GIVEN TASK » Write out each of the items below line for line, word for word, and leave the pictures out.
━━━━
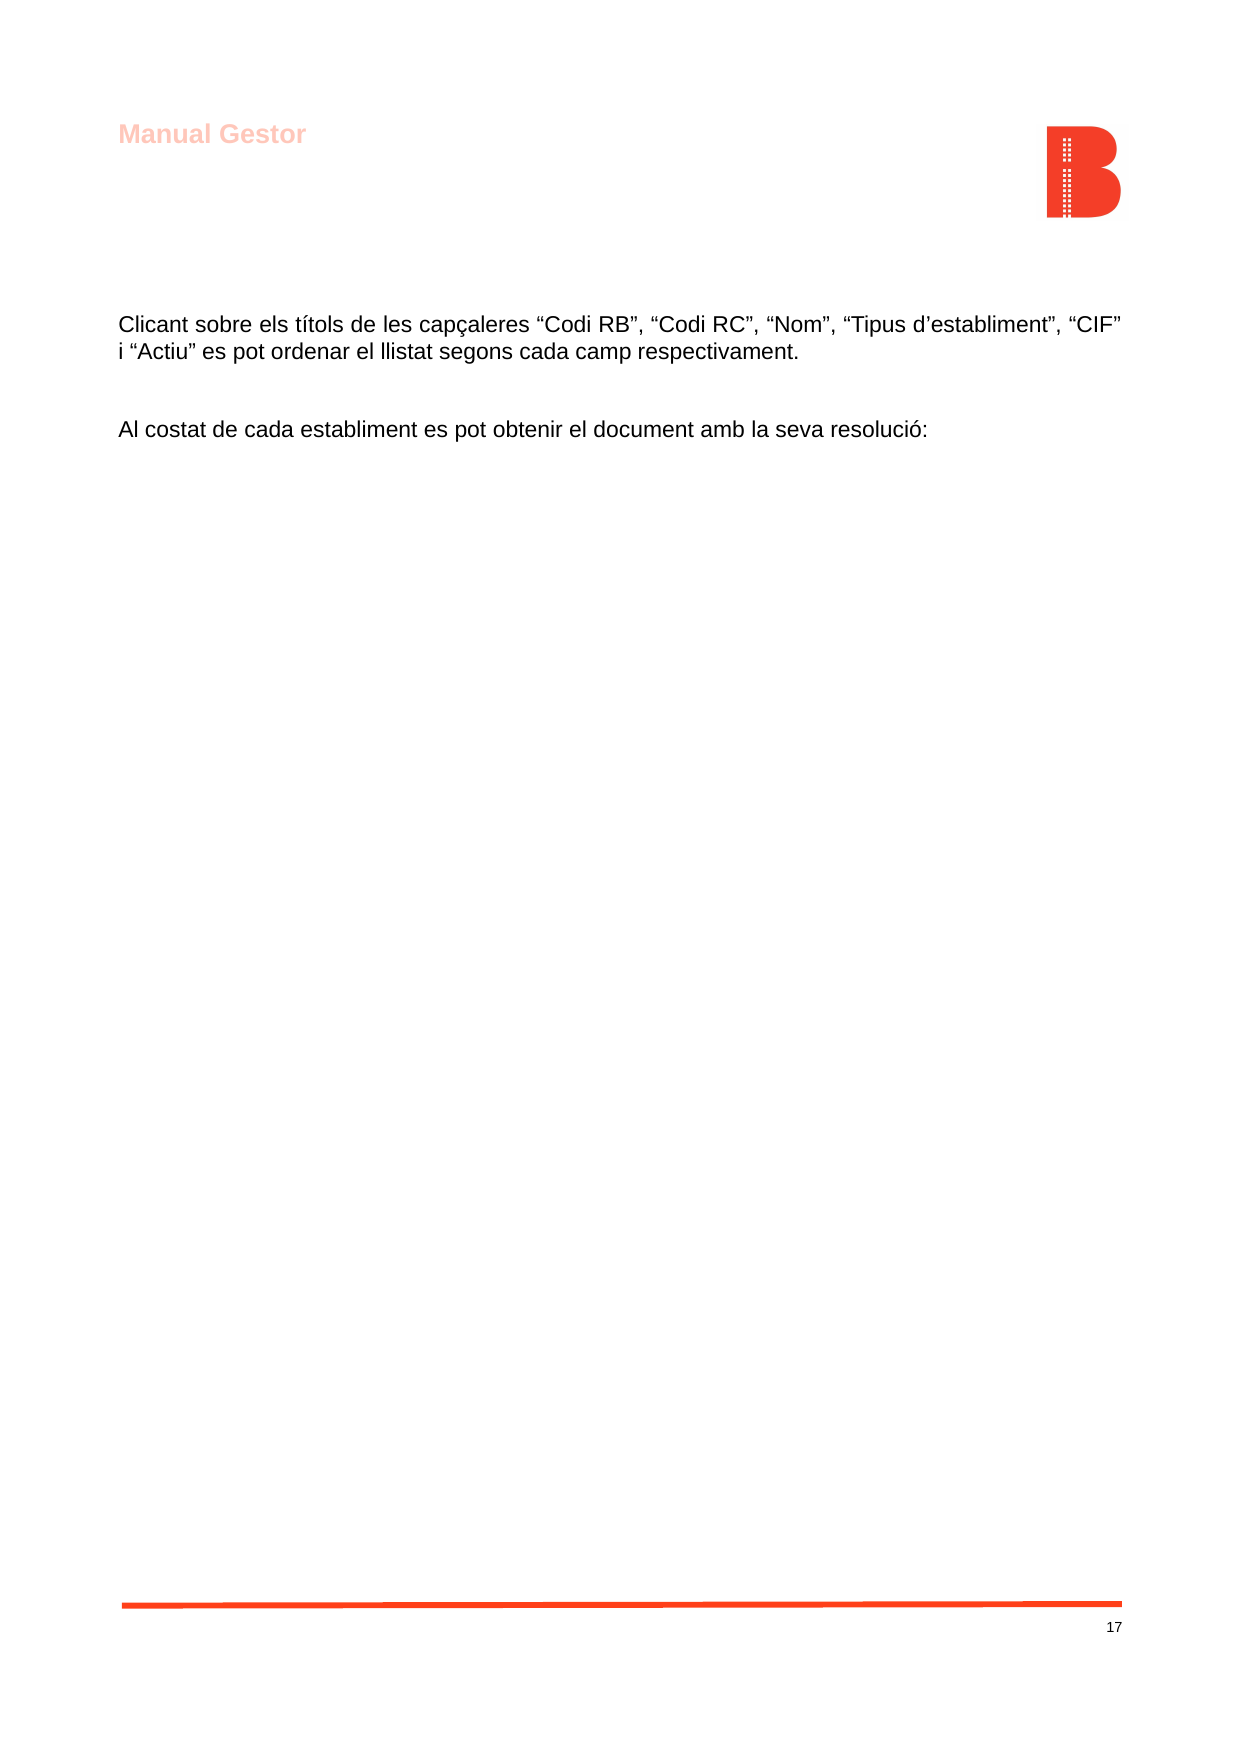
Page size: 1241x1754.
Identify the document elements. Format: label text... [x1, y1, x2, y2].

text Clicant sobre els títols de les capçaleres “Codi RB”, “Codi RC”, “Nom”, “Tipus d’establiment”, “CIF” i “Actiu” es pot ordenar el llistat segons cada camp respectivament. [118, 311, 1122, 364]
text Al costat de cada establiment es pot obtenir el document amb la seva resolució: [118, 416, 1122, 442]
picture [1036, 124, 1130, 221]
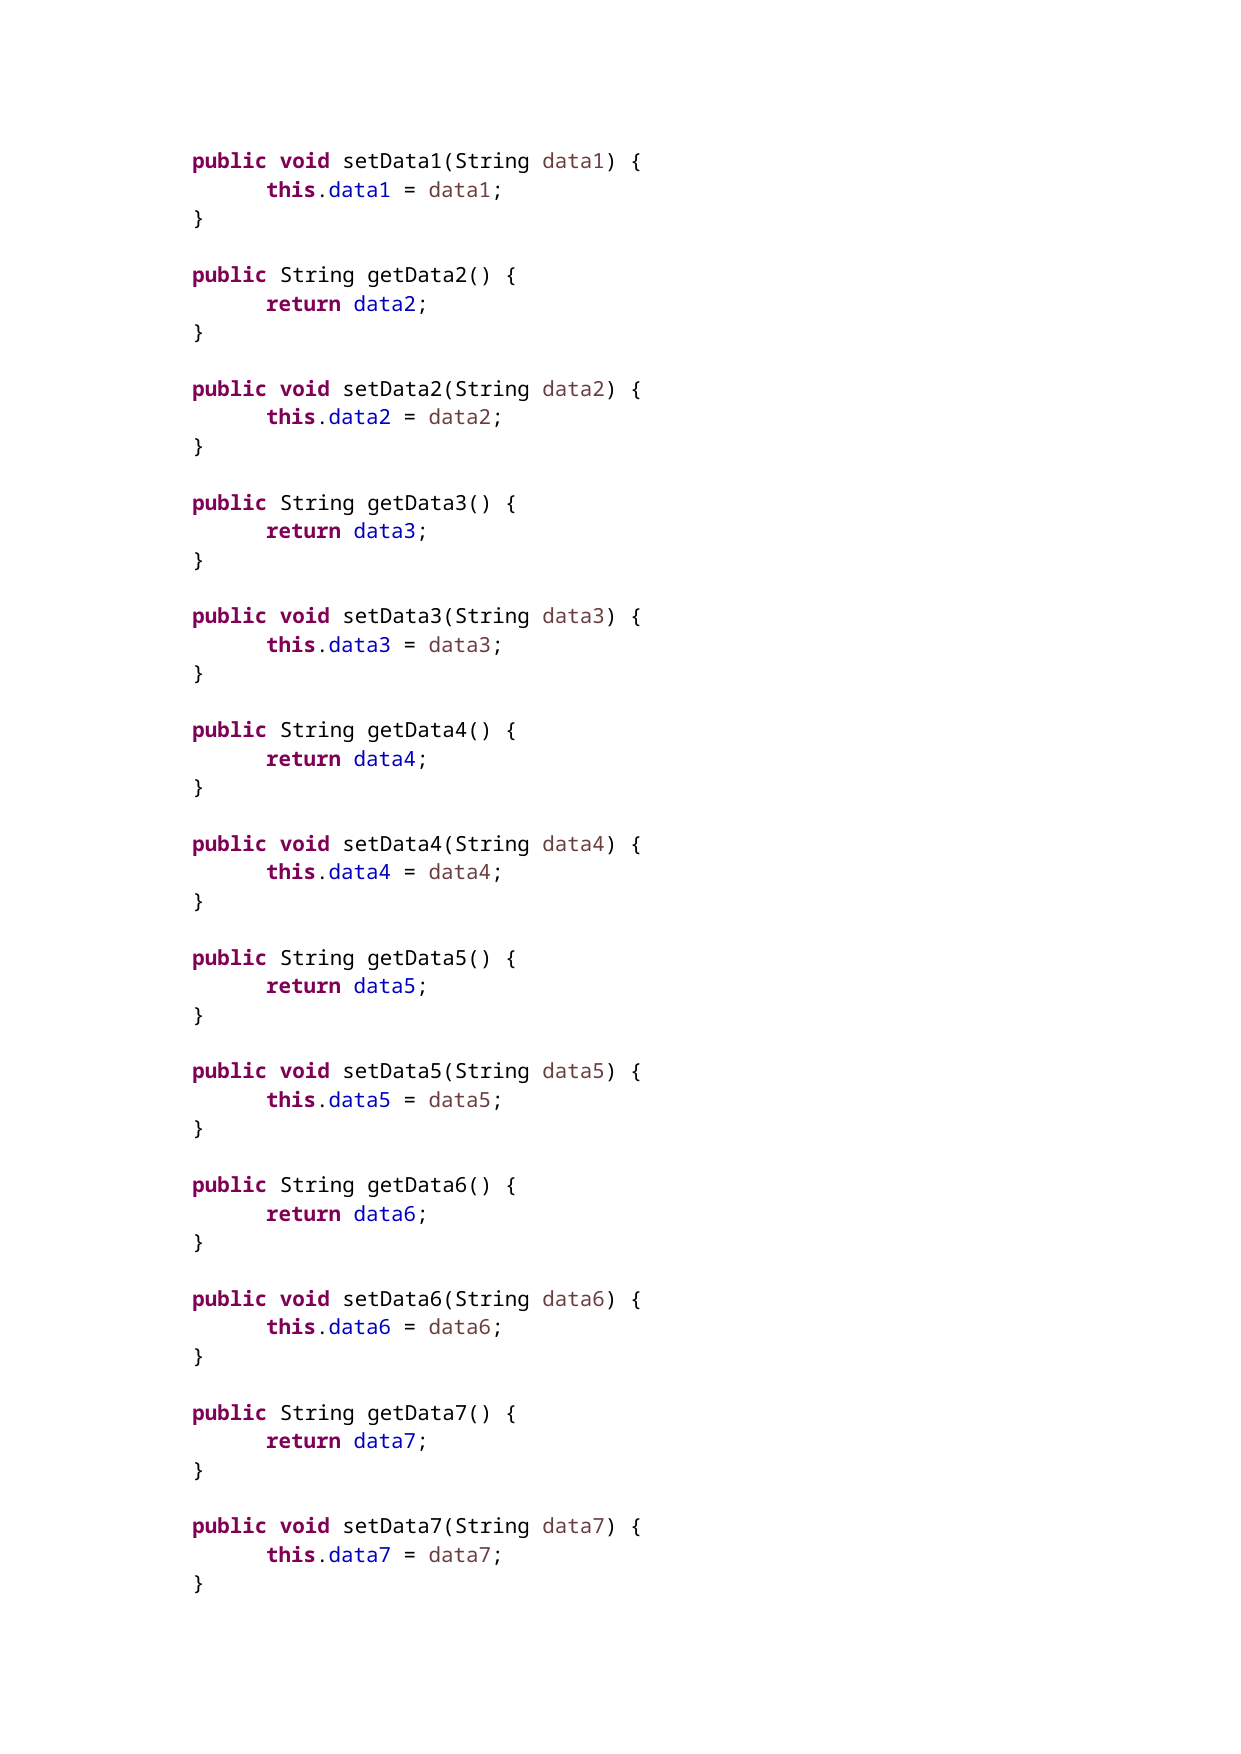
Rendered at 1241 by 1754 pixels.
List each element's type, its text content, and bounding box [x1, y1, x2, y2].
━━━━
EXERCISE ANSWER »
Page size: 1241x1754.
Identify the document elements. Format: label text... [x1, y1, x2, y2].

text Clicant sobre els títols de les capçaleres “Codi RB”, “Codi RC”, “Nom”, “Tipus d’establiment”, “CIF” i “Actiu” es pot ordenar el llistat segons cada camp respectivament. [118, 311, 1122, 364]
text Al costat de cada establiment es pot obtenir el document amb la seva resolució: [118, 416, 1122, 442]
picture [1036, 124, 1130, 221]
Rendered at 1241 by 1754 pixels.
List each element's type, its text content, and bounding box [x1, y1, x2, y2].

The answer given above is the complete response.